Именно через Новин поначалу говорила Персе, чтобы не испугать маленького гения. И что могло быть менее страшным, чем чернокожая девочка-кукла, которая улыбалась и носила красный платок на голове, совсем как любимая няня Мельда?
Элизабет изумилась или испугалась, когда кукла заговорила? Я так не думаю. Она могла обладать потрясающим талантом в узкой области, но в остальном оставалась трёхлетним ребёнком.
Новин говорила, что именно нужно рисовать, а Элизабет…
Я вновь взялся за альбом. Нарисовал торт, лежащий на полу. Размазанный по полу. Маленькая Либбит думала, что идея этой проказы принадлежала Новин, но за ней стояла Персе, проверяющая силу Элизабет. Персе экспериментировала, как экспериментировал я, она пыталась понять, насколько мощным может стать её новое оружие.
Потом пришёл черёд «Элис».
Потому что — нашептала кукла — есть сокровище, и ураган может его отрыть.
Только урагана «Элис» не было. Как не было и урагана «Элизабет». Её ещё не называли Элизабет, ни семья, ни она сама. В тысяча девятьсот двадцать седьмом году на Дьюма-Ки обрушился ураган «Либбит».

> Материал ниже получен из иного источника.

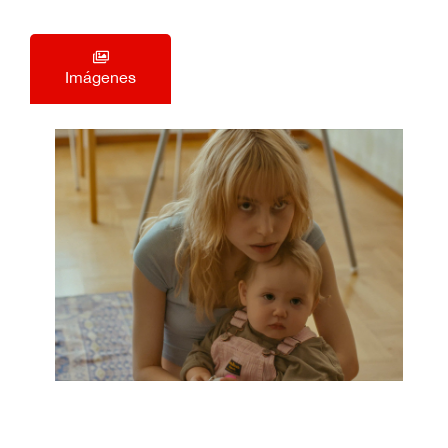
Imágenes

Потому что папочка хотел бы найти сокровище. И потому что папочке следовало переключиться на что-то ещё, а не только…
— Она сама заварила кашу, — произнёс я грубым голосом, так не похожим на мой собственный. — Пусть теперь и расхлёбывает.
…не только злиться на Ади, убежавшую с Эмери, этим Целлулоидным воротником.
Да, именно так обстояли дела на южной оконечности Дьюма-Ки в далёком 1927-м.
Я нарисовал Джона Истлейка: получились только его ласты на фоне неба, кончик трубки для дыхания да тень под водой. Джон Истлейк нырял за сокровищем.
Нырял за новой куклой своей младшей дочери, хотя, возможно, сам в это и не верил.
Рядом с одной из ласт я написал: «ЗАКОННОЕ ВОЗНАГРАЖДЕНИЕ».
Образы возникали в моём сознании, становились чётче и чётче, словно долгие годы ждали освобождения, и я спросил себя, а вдруг все картины (и инструменты, которые при этом использовались) — от наскальных рисунков в пещерах Центральной Азии до «Моны Лизы» — хранят в себе память о своём создании и создателях, вдруг она остаётся в мазках, как ДНК?
«Плыви, пока я не скажу: стоп».
Я добавил Элизабет на картину с ныряющим папочкой, стоящую в воде по пухлые коленки, с Новин под мышкой. Либбит могла быть той девочкой-куклой с рисунка, который забрала Илзе. Я назвал его «Конец игры».
«И, увидев всё это, он обнимает меня обнимает меня обнимает меня».
Я торопливо изобразил эту сцену: Джон Истлейк обнимает маленькую Либбит, подняв маску на волосы. Корзинка для пикника рядом, на одеяле, и на ней — гарпунный пистолет.
«Он обнимает меня обнимает меня обнимает меня».
«Нарисуй её, — прошептал голос. — Нарисуй законное вознаграждение Элизабет. Нарисуй Персе».
Но я не стал. Испугался того, что могу увидеть. И того, что этот рисунок мог сделать со мной.
А как насчёт папочки? Как насчёт Джона? Сколь много он знал?